Modahl looked with binoculars. “It’s a sub conning tower. About six miles. Running southeast, I think. We’re in his stern quarter.”

He banked the plane steeply right, then disengaged the autopilot and lifted the nose and added power. “We’ll climb,” he said. “Make a diving attack down the moonpath.”

“Going to drop a bomb?”

“One, I think. There may be nothing at Buka or Rabaul.”

He explained what he wanted to the crew over the intercom. “We’ll use the guns on the conning tower,” he said, “then drop the bomb as we go over. You guys in the blisters and tunnel, hit ‘em with all you got as we go by. They’ll go under before we can make another run, so let’s make this one count.”

Everyone put on life vests, just in case.

“Your job,” Modahl said to me, “is to watch the altimeter and keep me from flying into the water. I want an altitude callout every ten seconds or so. Not every hundred feet, but every ten seconds.”

“Yessir.”

He called Hoffman to the cockpit and talked to him. “One bomb, the call will be ‘ready, ready, now.’ I’ll pickle it off, but to make sure it goes, I want you to push your pickle when I do.”

“Aye aye, sir.”

MODAHL:

The theory was simple enough: We were climbing to about twenty-five hundred feet, if I could get that high under those patchy clouds, then we would fly down the moonpath toward that sub. We’d see him, but he couldn’t see us. At two miles I’d chop the throttles and dive. If everything went right, we’d be doing almost 250 mph when we passed three hundred feet in altitude, about a thousand feet from the sub, and I opened fire with the nose fifties.

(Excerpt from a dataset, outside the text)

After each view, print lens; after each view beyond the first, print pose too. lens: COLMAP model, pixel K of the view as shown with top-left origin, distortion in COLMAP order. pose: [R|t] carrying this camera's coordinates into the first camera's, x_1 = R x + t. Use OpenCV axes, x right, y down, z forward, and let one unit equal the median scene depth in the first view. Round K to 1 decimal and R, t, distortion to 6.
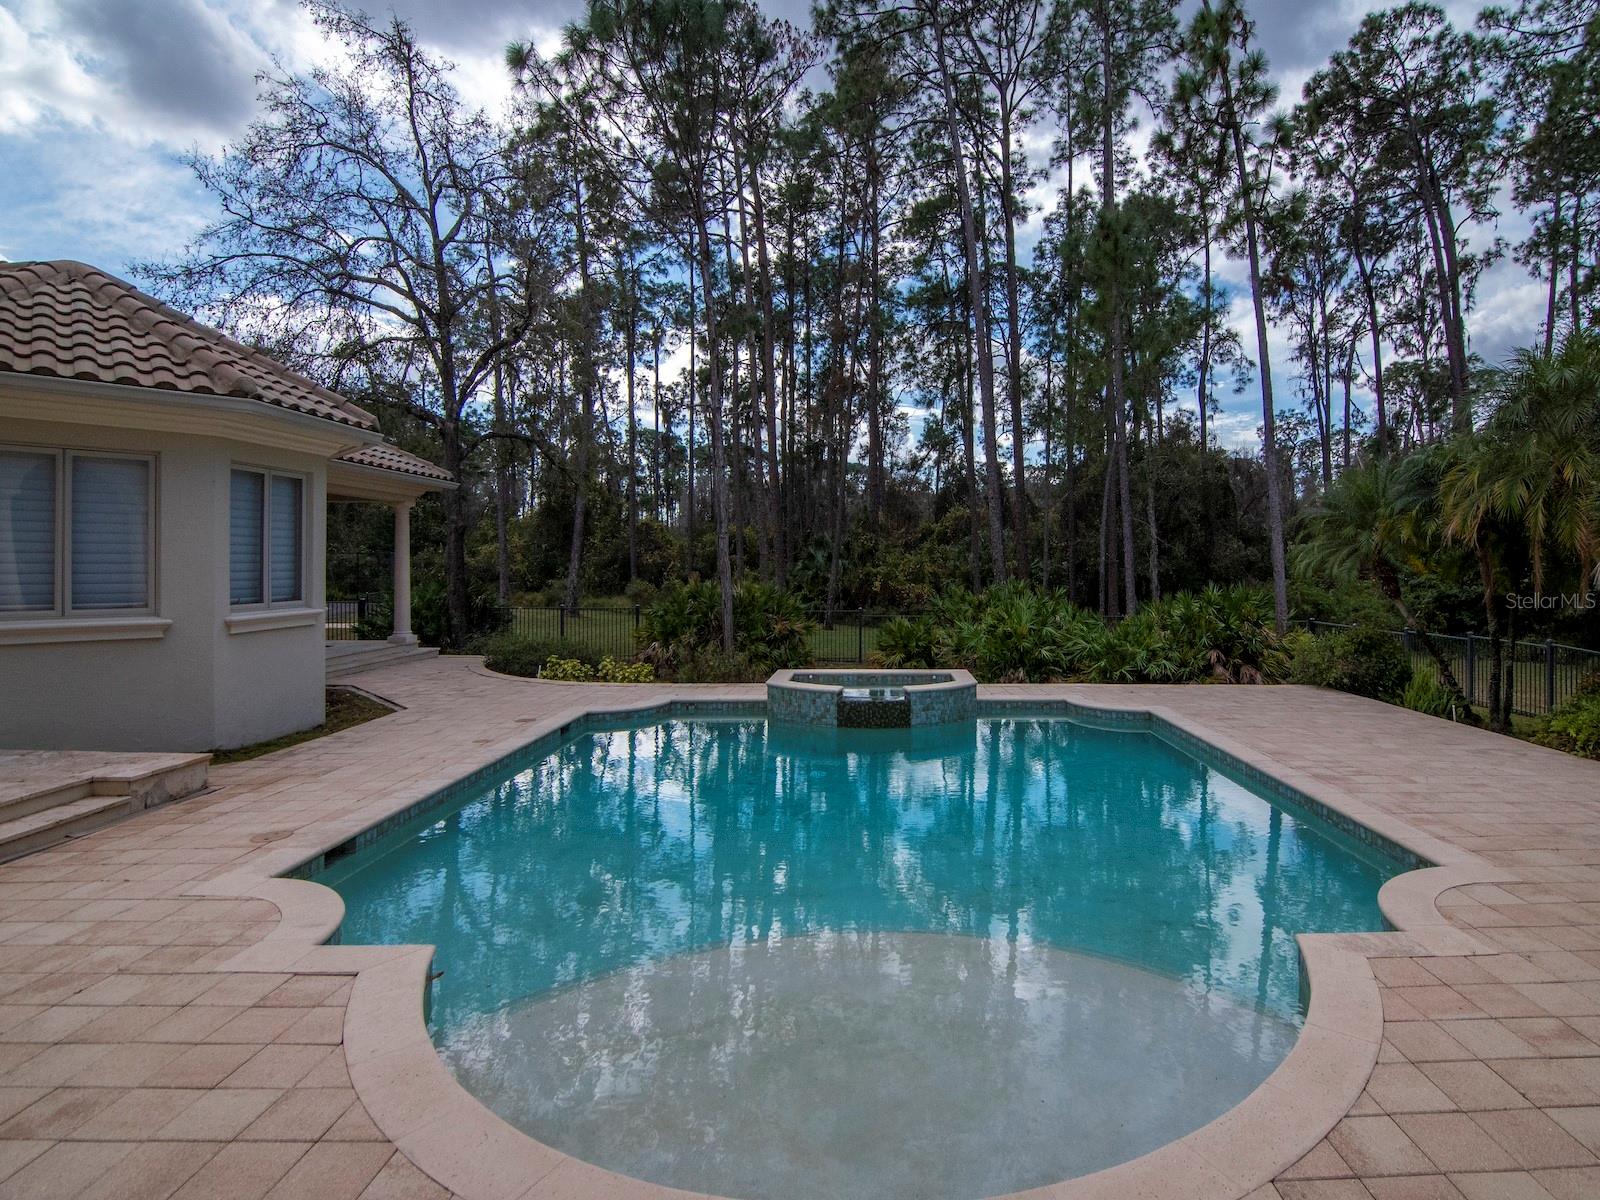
lens RADIAL K [[795.7, 0, 920.6], [0, 795.7, 563.9], [0, 0, 1]] dist [-0.001562, -0.000576]
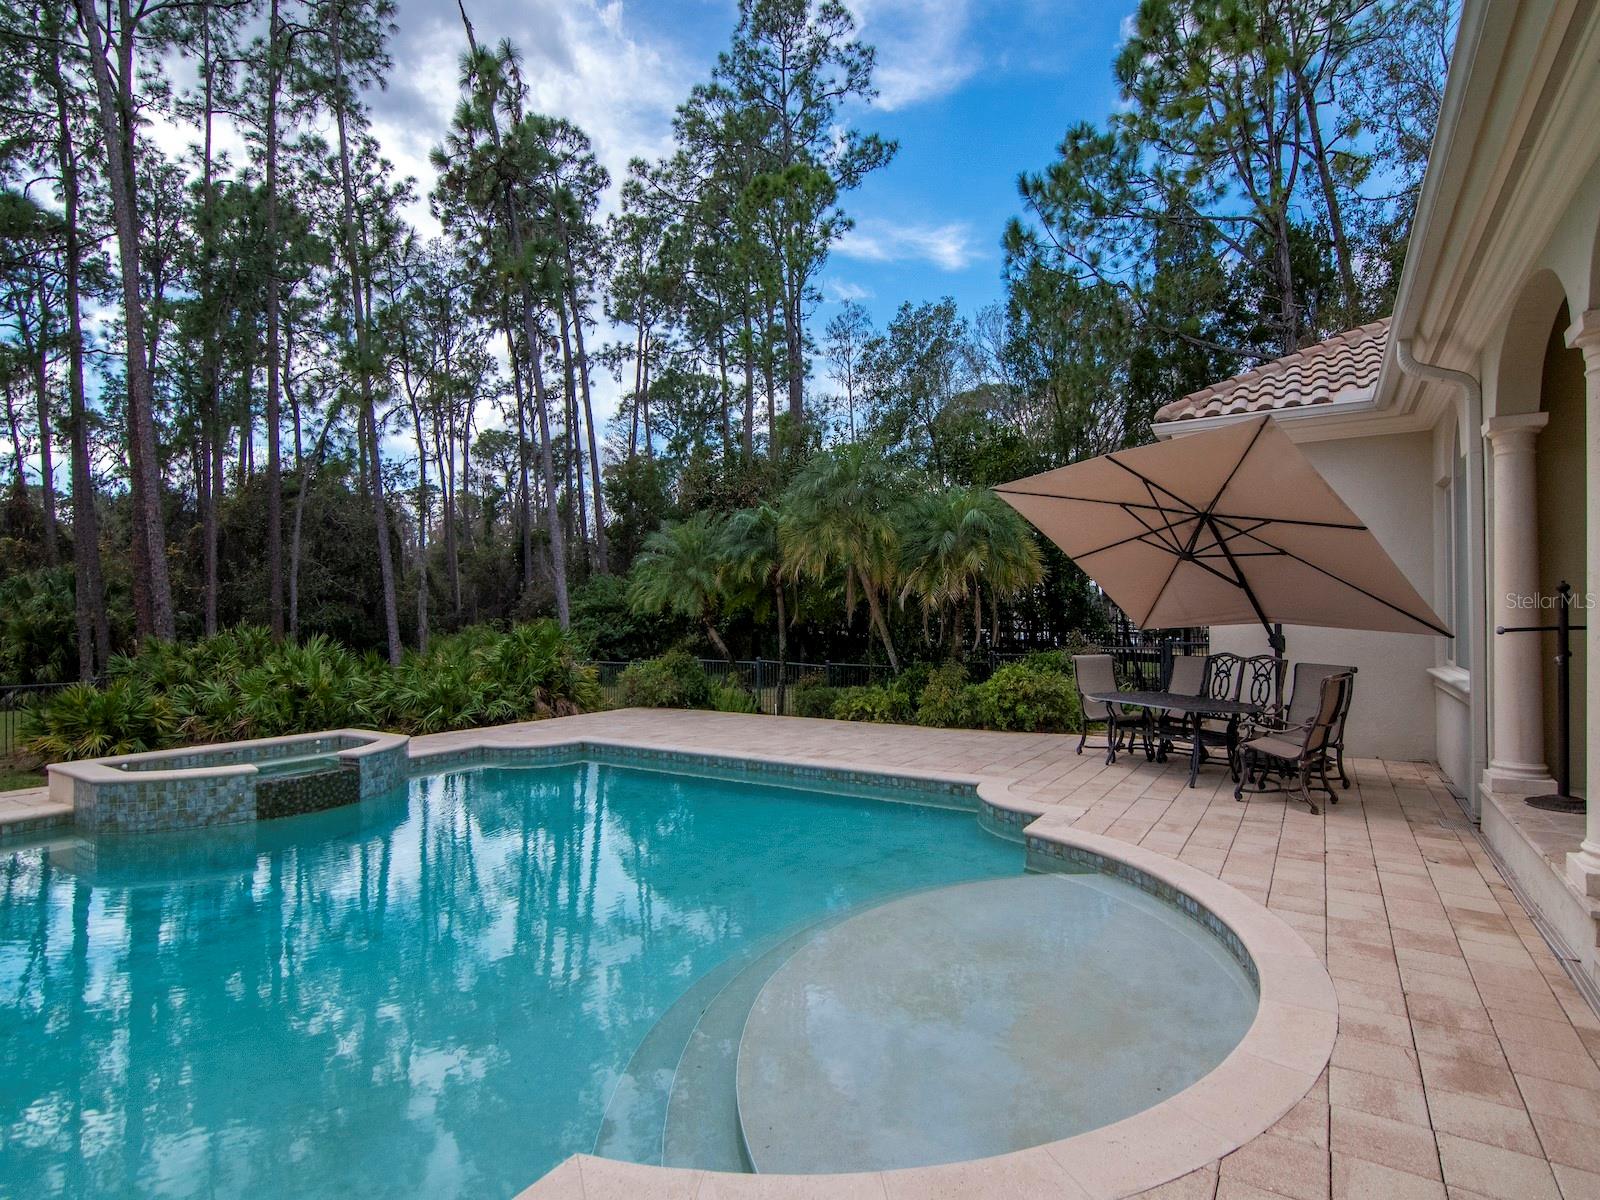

I planned to pull out right over the conning tower and release the bomb. If I judged it right and the bomb didn’t hang up on the rack, maybe it would hit close enough to the sub to damage its hull.

On pullout the guys in the back would sting the sub with their fifties.

Getting it all together would be the trick.

HOFFMAN:

I opened the hatch on the bow turret and climbed astraddle of those fifties. I patted those babies. I’d cleaned and greased and loaded them — if they jammed when we needed them Modahl would be royally pissed. Dutch Amme, the crew chief, would sign me up for a strangulation. Modahl was a nice enough guy, for an officer, but he and Amme wouldn’t tolerate a fuck-up at a time like this, which was okay by me. None of us came all this way to wave at the bastards as we flew by.